» **Problem requirements**: Within the data that follows, set down exactly the lines from the one containing "right elbow: (738, 1416)" through the one containing "right elbow: (144, 99)", both ends included.

» **Provided data**:
%%

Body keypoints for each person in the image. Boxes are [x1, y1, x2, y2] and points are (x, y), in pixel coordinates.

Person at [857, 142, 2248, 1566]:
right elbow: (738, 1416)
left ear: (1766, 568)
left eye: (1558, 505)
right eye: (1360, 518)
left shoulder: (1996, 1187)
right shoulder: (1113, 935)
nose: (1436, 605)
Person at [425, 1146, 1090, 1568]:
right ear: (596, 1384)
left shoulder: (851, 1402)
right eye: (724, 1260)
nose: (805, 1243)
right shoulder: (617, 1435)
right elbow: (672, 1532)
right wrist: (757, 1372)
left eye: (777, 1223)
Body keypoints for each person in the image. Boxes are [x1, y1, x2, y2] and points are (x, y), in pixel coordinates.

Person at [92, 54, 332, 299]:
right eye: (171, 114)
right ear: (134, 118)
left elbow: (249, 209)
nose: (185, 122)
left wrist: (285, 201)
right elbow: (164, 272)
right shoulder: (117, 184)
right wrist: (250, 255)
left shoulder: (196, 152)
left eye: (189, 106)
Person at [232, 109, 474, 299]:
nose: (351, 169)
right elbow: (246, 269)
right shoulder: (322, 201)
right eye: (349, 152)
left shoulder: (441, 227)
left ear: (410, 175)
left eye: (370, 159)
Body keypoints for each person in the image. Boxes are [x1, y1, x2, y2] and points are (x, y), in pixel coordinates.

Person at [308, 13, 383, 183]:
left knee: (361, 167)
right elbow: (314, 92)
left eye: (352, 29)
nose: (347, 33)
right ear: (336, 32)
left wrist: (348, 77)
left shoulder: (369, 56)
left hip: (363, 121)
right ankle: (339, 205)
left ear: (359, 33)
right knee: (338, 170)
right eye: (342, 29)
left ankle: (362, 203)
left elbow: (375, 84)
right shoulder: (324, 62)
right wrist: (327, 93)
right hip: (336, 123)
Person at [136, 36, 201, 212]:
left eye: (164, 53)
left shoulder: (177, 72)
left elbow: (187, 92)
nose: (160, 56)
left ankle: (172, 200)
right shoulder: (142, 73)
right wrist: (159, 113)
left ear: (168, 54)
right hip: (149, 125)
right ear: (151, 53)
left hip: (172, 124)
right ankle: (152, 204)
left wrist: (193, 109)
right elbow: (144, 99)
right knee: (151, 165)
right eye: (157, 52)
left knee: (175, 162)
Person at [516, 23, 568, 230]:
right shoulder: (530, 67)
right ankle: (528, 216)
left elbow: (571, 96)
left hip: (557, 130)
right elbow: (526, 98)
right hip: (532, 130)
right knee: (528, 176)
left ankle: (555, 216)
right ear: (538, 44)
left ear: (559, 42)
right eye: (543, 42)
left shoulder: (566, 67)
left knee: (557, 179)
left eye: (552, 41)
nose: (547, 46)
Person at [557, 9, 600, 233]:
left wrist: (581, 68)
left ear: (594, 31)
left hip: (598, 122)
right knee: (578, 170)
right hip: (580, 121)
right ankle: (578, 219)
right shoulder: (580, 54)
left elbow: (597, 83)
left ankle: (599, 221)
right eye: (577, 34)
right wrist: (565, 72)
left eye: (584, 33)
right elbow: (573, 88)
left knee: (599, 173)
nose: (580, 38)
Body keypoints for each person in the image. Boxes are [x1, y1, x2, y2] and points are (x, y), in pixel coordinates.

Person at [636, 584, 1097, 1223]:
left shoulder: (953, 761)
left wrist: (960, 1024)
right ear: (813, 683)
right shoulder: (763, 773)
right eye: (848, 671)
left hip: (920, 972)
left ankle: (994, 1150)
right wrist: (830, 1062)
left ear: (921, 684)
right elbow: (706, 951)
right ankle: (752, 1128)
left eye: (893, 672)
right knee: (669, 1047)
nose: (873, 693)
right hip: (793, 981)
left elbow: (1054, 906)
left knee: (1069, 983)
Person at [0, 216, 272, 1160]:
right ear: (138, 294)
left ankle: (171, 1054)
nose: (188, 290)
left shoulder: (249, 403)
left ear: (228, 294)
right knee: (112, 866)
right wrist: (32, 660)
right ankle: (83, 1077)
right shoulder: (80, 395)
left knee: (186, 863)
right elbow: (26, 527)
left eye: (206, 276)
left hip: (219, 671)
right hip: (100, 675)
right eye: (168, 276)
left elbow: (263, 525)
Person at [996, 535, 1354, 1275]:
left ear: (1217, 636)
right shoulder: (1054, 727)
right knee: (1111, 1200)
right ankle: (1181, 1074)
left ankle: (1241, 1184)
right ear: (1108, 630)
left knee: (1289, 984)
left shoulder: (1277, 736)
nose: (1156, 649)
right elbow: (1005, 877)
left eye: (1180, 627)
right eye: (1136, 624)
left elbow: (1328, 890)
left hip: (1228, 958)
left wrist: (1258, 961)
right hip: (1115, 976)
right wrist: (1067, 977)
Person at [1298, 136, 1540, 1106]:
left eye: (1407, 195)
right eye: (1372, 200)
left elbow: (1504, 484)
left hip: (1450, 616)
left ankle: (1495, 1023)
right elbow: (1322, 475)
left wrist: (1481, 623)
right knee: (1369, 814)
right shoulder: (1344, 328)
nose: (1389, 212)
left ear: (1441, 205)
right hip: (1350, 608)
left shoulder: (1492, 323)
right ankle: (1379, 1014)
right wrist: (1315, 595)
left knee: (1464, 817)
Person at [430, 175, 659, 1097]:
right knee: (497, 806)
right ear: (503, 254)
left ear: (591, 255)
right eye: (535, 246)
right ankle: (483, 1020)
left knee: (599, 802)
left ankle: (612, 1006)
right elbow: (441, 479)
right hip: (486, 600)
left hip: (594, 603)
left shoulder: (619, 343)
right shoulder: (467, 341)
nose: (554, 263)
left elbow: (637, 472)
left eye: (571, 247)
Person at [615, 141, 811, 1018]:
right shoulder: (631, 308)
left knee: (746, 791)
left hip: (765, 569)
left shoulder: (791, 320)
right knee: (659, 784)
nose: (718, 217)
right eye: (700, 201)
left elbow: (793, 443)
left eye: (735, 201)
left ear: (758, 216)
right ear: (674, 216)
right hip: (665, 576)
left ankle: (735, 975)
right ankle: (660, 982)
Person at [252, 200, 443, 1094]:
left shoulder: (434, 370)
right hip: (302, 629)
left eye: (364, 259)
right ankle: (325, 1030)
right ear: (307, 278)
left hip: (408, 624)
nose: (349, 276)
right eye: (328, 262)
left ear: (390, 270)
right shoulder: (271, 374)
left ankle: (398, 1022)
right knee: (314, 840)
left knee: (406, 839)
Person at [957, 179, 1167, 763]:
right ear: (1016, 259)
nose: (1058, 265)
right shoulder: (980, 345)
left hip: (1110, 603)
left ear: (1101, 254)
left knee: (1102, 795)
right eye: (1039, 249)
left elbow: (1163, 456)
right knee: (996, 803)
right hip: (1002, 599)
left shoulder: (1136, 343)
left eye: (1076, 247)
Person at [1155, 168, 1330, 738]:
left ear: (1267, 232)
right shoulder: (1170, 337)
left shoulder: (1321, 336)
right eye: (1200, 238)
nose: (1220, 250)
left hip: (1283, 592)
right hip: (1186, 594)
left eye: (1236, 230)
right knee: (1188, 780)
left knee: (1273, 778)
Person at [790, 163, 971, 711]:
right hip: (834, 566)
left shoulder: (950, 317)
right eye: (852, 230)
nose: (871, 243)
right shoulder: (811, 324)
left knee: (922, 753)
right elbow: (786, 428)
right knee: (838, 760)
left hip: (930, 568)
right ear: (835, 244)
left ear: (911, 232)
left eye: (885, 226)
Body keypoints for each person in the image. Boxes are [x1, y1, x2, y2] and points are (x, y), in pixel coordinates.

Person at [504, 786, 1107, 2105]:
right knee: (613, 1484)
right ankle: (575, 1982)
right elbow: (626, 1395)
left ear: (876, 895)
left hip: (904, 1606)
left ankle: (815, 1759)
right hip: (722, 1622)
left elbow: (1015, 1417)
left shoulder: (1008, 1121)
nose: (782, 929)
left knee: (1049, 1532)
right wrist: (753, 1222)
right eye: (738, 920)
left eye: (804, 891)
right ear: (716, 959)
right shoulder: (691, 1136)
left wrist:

%%

» **Result for this exercise**:
right elbow: (738, 1416)
left ear: (1766, 568)
left eye: (1558, 505)
right eye: (1360, 518)
left shoulder: (1996, 1187)
right shoulder: (1113, 935)
nose: (1436, 605)
Person at [425, 1146, 1090, 1568]:
right ear: (596, 1384)
left shoulder: (851, 1402)
right eye: (724, 1260)
nose: (805, 1243)
right shoulder: (617, 1435)
right elbow: (672, 1532)
right wrist: (757, 1372)
left eye: (777, 1223)
Body keypoints for each person in the image. Boxes are [x1, y1, x2, y2] and points are (x, y), in pixel coordinates.

Person at [92, 54, 332, 299]:
right eye: (171, 114)
right ear: (134, 118)
left elbow: (249, 209)
nose: (185, 122)
left wrist: (285, 201)
right elbow: (164, 272)
right shoulder: (117, 184)
right wrist: (250, 255)
left shoulder: (196, 152)
left eye: (189, 106)
Person at [232, 109, 474, 299]:
nose: (351, 169)
right elbow: (246, 269)
right shoulder: (322, 201)
right eye: (349, 152)
left shoulder: (441, 227)
left ear: (410, 175)
left eye: (370, 159)
Body keypoints for each person in the image. Boxes are [x1, y1, x2, y2] and points are (x, y), in pixel coordinates.

Person at [308, 13, 383, 183]:
left knee: (361, 167)
right elbow: (314, 92)
left eye: (352, 29)
nose: (347, 33)
right ear: (336, 32)
left wrist: (348, 77)
left shoulder: (369, 56)
left hip: (363, 121)
right ankle: (339, 205)
left ear: (359, 33)
right knee: (338, 170)
right eye: (342, 29)
left ankle: (362, 203)
left elbow: (375, 84)
right shoulder: (324, 62)
right wrist: (327, 93)
right hip: (336, 123)
Person at [136, 36, 201, 212]:
left eye: (164, 53)
left shoulder: (177, 72)
left elbow: (187, 92)
nose: (160, 56)
left ankle: (172, 200)
right shoulder: (142, 73)
right wrist: (159, 113)
left ear: (168, 54)
right hip: (149, 125)
right ear: (151, 53)
left hip: (172, 124)
right ankle: (152, 204)
left wrist: (193, 109)
right elbow: (144, 99)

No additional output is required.